I blink. This is the first time he’s acknowledged me since he arrived almost two months ago. The first time I’ve heard him say my name in four years. I turn around and keep on walking.
“Fuck,” he swears under his breath. “Joy.”
His hand grabs hold of my padded yellow jacket, and I shrug him off, whirling on my heeled boots to glare at him. “Don’t fucking touch me.”
“Joy,” he says again. “Please talk to me.”
My eyes widen, my mouth falling open in disbelief. “Are you serious, Lane? You’ve straight up ignored me for two whole months and now you’re begging me to talk to you? You’ve got a fucking nerve.”
Anger churns in my gut, my face heating with rage, and my fingers curl into fists in my gloves. I knew this was going to happen sooner or later—having to face him—but no matter how many scenarios I’ve let play out in my head, nothing could have prepared me for the pain of the real thing.
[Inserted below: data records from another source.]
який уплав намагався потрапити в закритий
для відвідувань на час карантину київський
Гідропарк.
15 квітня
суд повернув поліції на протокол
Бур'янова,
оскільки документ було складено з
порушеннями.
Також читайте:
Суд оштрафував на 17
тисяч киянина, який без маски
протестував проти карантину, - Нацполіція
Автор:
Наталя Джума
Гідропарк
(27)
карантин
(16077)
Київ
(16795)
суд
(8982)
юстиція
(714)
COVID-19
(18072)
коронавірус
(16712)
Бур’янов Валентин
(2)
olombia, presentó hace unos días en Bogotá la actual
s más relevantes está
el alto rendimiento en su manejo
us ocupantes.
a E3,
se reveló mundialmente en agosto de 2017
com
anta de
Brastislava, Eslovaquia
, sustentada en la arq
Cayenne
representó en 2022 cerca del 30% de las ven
He might look a little different—older, broader, tattooed—but at the core he’s the same. The same soft blond hair. The same small scar on the left-hand side of his square jaw where he fell off a skateboard at fifteen. The same midnight blue eyes. His right eye is a little lighter when you look closely.
I turn and take a step away from him. “I can’t do this. Maybe if you’d spoken to me when you first arrived, but it’s too late, Lane. Four years and two months too late.”
“Joy. . .”
The way his voice breaks on my name squeezes around my heart and I suck in a breath.
“You don’t have to forgive me,” he says. “Just let me explain.”
I don’t leave, but I don’t turn to face him. My eyes closed, I wrap my arms around myself and wait. He’s got one thing right. I won’t forgive him. But four years of wondering what I did wrong win out. I want to know. Even if it hurts more than not knowing.
He exhales loudly, taking a small step closer. For a second, I think he’s going to try and turn me around, but he keeps his distance.
“That summer, I kept something from you.” He draws in a shaky breath. “Over spring break, I went skiing with some friends and I fell. I tore a muscle.”
I frown, my eyes opening. “That’s why you didn’t show up to the trials? You told me you had the flu.”
“Yeah. I was embarrassed. You told me after that skateboarding accident that I needed to take better care of myself. To prioritize my body. As I was tumbling down the slope, I could hear your voice. ‘Your body is the tool for your craft. You need to take care of it, nurture it. Treat it better than anything else. Because without it, you’re nothing.’”
I wince at the recited words. They’re not mine. I mean, what fourteen-year-old talks like that? Those words are one hundred percent courtesy of Emi Blake’s pot of wisdom.
“Anyway,” Lane continues with a sigh. “I thought I’d healed, but things just weren’t the same. My times were slower, and no matter how much time I spent conditioning, how many hours I put in, I couldn’t move past my old PRs.”
I turn to face him, but he’s not looking at me. His shuttered gaze is fixed on his sneakers, a deep line between his brows.
“My college found out and said they wouldn’t be able to honor my scholarship if I didn’t get back on track.”
My throat is thick as I listen to the explanation, wondering how I didn’t notice. We were in the same trials, the same training. Of course, men and women trained at different times, but I was there. Surely, I would have noticed he’d slowed down. But whenever I think of that last summer, all I can think of is his arm around my shoulders, his mouth on mine. The wild look in his eyes as he pulled off his shirt. Until now, I thought I’d been remembering those parts to torture myself, but had he been trying to distract me?
“But you went to Minnesota,” I say quietly. “You must have got your times back up.”
He glances at me, the shadow of something flickering across his face, but then he looks away again. “I scraped it. Just.”
Staring at him, I wait. But nothing comes. “I don’t understand.”
He looks up at me in question.
“I don’t understand how that’s an explanation. You were embarrassed that you hurt yourself and your times suffered for it. How is that an excuse for telling me that we’d make it work, and then straight up ghosting me for four fucking years?”
I try to keep my voice calm, but I can’t make it to the end of my rant before a sob sticks in my throat.
“I didn’t want to hold you back,” he says, taking a step closer, his blue eyes filled with pain. “You were going places. You still are. You could have competed in the Olympics already. I’ve seen your file. I know Team USA wants you.”
I wince. My trial times from the summer were enough to get me on the team, but I don’t want to. The Olympics aren’t for a couple of years, so I have time. Time to tell my parents that their dream just isn’t mine.
“I still don’t understand.” Although my voice sounds so weak and pathetic I want to hurl, my body thrums with a violent rage that wants to punch Lane in the throat and stamp on his dick. It’s exhausting.